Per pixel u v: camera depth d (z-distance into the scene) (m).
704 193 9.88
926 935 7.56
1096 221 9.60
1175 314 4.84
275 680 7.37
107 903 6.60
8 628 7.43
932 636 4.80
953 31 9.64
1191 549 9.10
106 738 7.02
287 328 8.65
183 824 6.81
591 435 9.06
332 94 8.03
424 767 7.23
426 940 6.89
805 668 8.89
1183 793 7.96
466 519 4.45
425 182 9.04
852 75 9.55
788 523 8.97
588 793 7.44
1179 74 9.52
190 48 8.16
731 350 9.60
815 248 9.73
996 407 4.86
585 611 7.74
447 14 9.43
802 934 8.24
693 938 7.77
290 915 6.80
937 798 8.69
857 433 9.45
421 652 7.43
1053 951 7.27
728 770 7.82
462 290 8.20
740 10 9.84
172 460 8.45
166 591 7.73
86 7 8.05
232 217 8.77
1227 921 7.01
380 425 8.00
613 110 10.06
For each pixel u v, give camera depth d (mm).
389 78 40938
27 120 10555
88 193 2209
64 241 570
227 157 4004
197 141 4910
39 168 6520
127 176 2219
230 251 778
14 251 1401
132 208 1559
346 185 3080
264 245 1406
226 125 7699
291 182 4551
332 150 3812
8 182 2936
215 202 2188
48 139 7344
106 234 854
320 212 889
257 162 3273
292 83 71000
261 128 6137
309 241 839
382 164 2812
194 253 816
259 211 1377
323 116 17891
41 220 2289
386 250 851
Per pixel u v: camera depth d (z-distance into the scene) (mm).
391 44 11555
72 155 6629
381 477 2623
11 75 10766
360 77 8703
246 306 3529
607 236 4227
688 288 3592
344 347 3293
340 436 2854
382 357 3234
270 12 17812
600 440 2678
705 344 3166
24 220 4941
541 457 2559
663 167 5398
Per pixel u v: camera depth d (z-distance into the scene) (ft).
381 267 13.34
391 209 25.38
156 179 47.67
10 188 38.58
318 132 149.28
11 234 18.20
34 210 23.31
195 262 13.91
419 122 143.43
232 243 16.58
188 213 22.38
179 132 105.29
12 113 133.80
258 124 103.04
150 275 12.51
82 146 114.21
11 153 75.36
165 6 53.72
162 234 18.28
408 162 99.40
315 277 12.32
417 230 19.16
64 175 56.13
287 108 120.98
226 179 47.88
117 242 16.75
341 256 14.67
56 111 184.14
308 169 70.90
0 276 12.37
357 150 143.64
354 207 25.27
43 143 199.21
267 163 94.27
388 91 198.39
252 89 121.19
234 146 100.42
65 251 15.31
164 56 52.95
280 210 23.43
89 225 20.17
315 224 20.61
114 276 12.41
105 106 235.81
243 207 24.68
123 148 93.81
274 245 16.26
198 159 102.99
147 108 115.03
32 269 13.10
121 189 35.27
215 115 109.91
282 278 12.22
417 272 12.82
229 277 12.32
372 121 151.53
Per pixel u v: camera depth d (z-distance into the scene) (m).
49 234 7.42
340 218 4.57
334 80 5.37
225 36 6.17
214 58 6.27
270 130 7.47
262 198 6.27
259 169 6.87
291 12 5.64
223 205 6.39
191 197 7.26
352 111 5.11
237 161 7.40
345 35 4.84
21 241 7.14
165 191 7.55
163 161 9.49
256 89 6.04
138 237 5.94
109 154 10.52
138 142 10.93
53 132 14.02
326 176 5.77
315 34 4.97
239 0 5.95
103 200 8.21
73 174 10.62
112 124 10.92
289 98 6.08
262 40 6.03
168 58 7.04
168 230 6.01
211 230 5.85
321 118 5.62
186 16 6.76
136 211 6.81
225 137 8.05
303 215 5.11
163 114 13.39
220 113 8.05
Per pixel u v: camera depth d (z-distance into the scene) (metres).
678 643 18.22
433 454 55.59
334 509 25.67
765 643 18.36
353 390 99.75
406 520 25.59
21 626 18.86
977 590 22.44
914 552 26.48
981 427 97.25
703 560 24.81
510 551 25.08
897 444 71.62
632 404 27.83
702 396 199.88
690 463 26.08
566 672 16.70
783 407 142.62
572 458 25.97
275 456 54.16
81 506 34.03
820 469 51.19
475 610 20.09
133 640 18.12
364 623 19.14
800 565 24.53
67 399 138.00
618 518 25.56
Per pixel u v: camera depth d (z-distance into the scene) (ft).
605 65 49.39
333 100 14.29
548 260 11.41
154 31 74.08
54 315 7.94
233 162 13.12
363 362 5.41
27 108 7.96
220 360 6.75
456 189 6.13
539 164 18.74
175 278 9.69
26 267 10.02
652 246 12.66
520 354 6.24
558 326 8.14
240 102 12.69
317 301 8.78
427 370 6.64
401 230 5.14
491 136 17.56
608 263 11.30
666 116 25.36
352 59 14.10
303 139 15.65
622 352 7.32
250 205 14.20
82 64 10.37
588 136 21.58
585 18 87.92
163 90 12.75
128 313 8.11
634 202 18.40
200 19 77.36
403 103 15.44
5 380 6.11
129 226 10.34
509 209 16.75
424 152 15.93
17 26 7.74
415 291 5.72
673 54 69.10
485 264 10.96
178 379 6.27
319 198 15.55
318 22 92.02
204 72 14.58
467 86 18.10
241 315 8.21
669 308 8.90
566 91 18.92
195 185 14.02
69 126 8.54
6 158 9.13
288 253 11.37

HOW TO COMPLETE THIS TASK: Copy the lines above exactly. Start with the line containing "225 137 8.05", end with the line containing "702 396 199.88", and include both.

ANSWER SPACE:
225 137 8.05
303 215 5.11
163 114 13.39
220 113 8.05
Per pixel u v: camera depth d (z-distance into the scene) (metres).
678 643 18.22
433 454 55.59
334 509 25.67
765 643 18.36
353 390 99.75
406 520 25.59
21 626 18.86
977 590 22.44
914 552 26.48
981 427 97.25
703 560 24.81
510 551 25.08
897 444 71.62
632 404 27.83
702 396 199.88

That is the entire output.